Аминга вздохнет. Жалеет. То ли Бидукко, то ли господина Имрагана, а то ли -- всех сразу.
-- Но Имраган-то Онталу отомстил?
-- Не успел. Воитель Пламенный разгневался -- и той же ночью наслал на Воеводу огненную одержимость. И тот сам погиб.

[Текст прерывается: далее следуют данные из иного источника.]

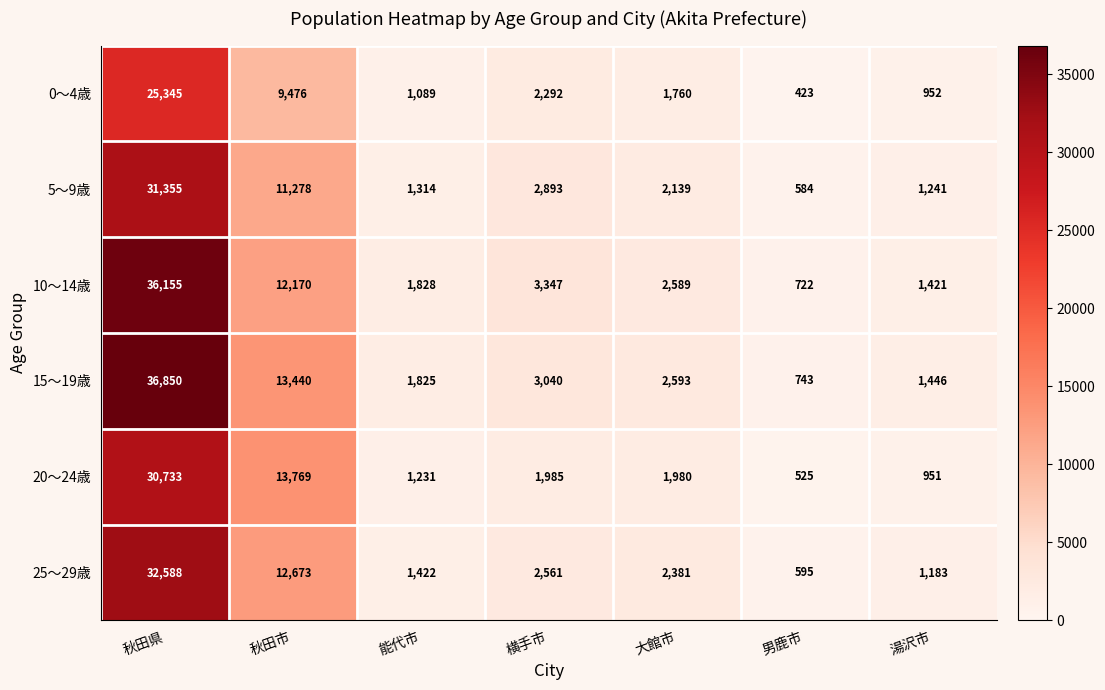

Which series has the widest spread of values?

15～19歳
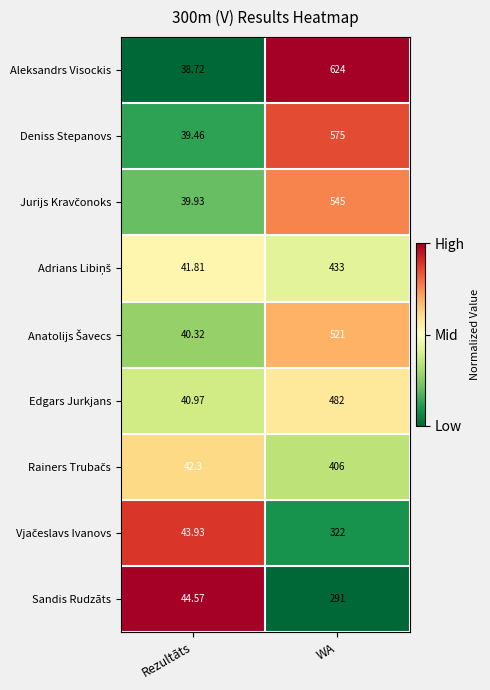

Which series has the largest total across all categories?

Aleksandrs Visockis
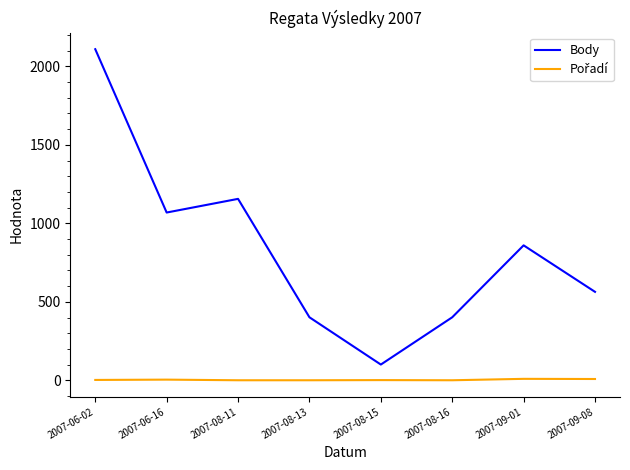

At how many categories does at least one series exceed 1964?

1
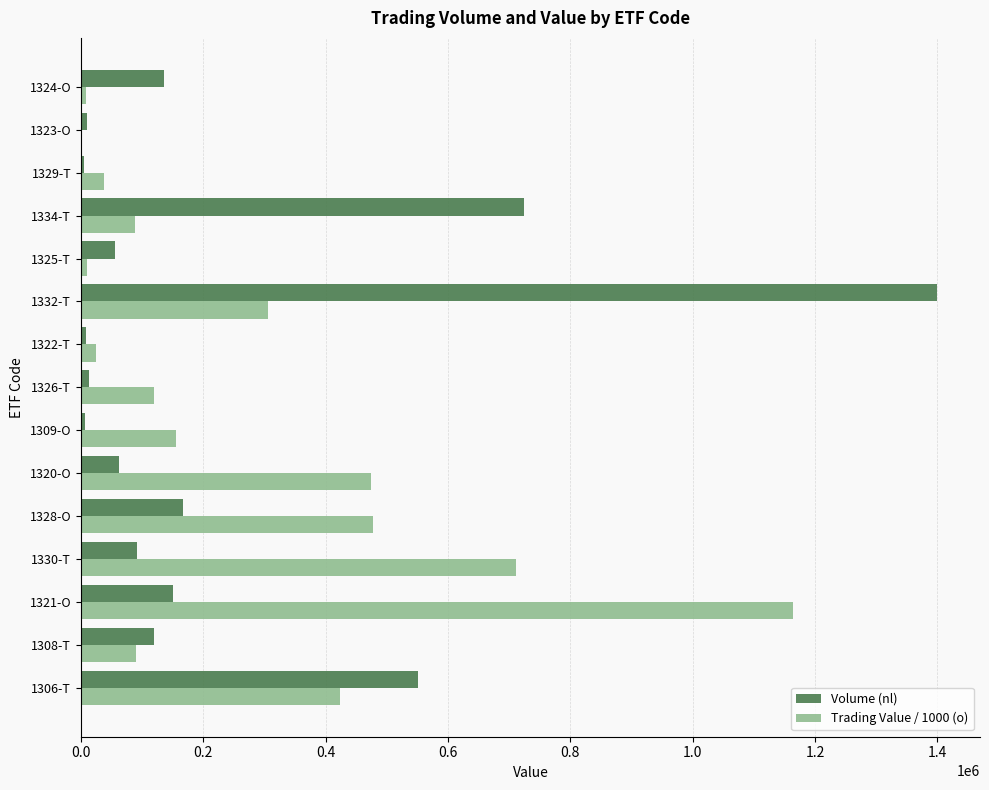

At which category is the sum across all series the highest?

1332-T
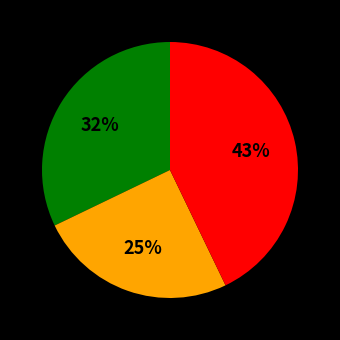

Is there a majority slice in this chart?

No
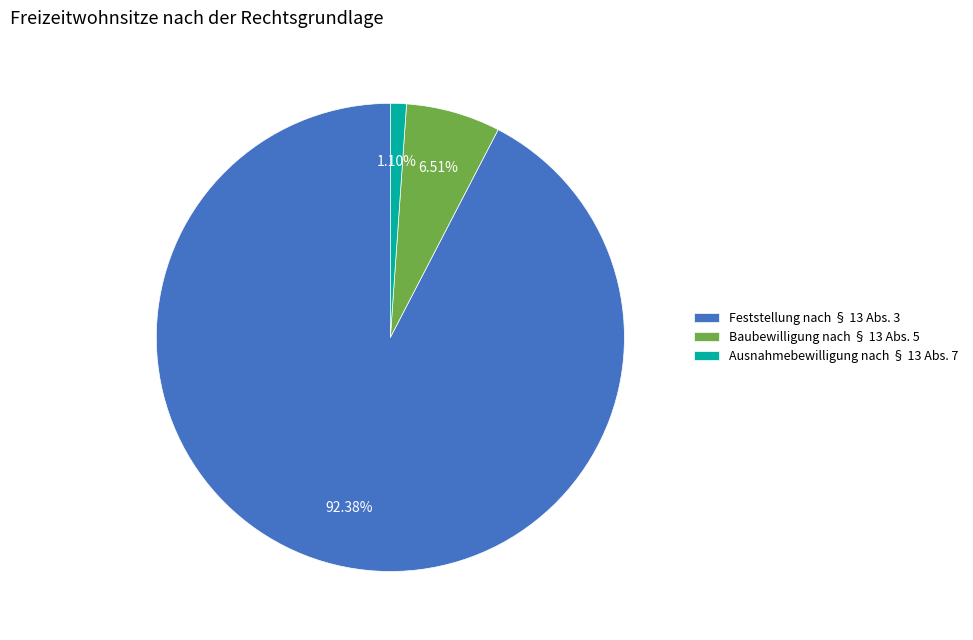

Do Ausnahmebewilligung nach § 13 Abs. 7 and Feststellung nach § 13 Abs. 3 together represent more than half of the pie?

Yes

Нечестно! Имраган должен был сам.
-- Да-а, поторопился Пламенный со своей одержимостью.
-- Не надо так, Дайтан.
Ой, я ж дурак! У него, небось, никакой не каторжник тут вовсе. А одержимец -- от Охранки скрывается. Может быть, даже родственник. Не боись, Амингер, не выдам!
-- Пошли, что ли? Я тебе тот лаз через стену покажу.
-- Да нет, пожалуй, не надо.
-- Ты чего, Аминга, обиделся?
-- Не-а. Просто я же тебе ни меча, ни призрака отыскать не смогу. Так что не на что мне меняться.
-- Ну и ладно. Мы просто так вместе поищем, без чародейства!
-- Все равно не найдем.
-- Да почему?
-- А потому что выдумки это всё. Для маленьких.
Ну вот. А Тарри-то мне поверил, когда я про Баллаи рассказывал. Обещал помочь...
* * *
Некоторых подлюк что ни бей -- всё мало! Ведь я уже и не хотел продолжать, Талле первым начал. Вчера он за почтой ездил. Сегодня -- только мы встали -- шасть под подушку. Достал письмо, стал читать. Видно -- что не в первый раз уже перечитывает. Назло. Потом на меня посмотрел и говорит:
-- Тебе там тоже почта была. Только когда ее еще отдадут. А мне -- вот.
Дразнится, собака стражничья. Да, ему сразу отдали, а остальным -- когда господин старший надзиратель все письма переберет. Вдруг -- кому чего неположенное пришло.
Я вообще и виду не подал, что мне завидно. А Тарри влез:
-- А мне было что-нибудь?
Ну зачем, зачем это у Талле спрашивать? Он же из одной вредности соврет!
-- Те-бе-е? -- переспрашивает. -- Да кто ж тебе писать-то станет!
В начале отпуска таррина мамаша сюда с каким-то мужиком приезжала. Только домой его почему-то не забрала. Посидела с Тарригой немножко, о чем-то поговорила, с учителями и с надзирателем перетерла -- и укатила. А он потом сам не свой ходил. И Талле над ним теперь смеется, мол, брошенный. Можно подумать, его самого в школе не оставили!
От Тарри -- чего еще ждать? У него тут же глаза на мокром месте. Ну, я понял: надо бить. Талле сам напросился. Подхожу. Хотел уже вмазать. И тут вижу: ничего это не письмо у него в руках, а фигня какая-то.
-- А ну-ка, дай сюда!
-- Не трожь!
Ну, бумажку эту я, ясное дело, отобрал. И пока Талле штаны натягивал, отбежал и в нишу залез под потолком. Поди достань!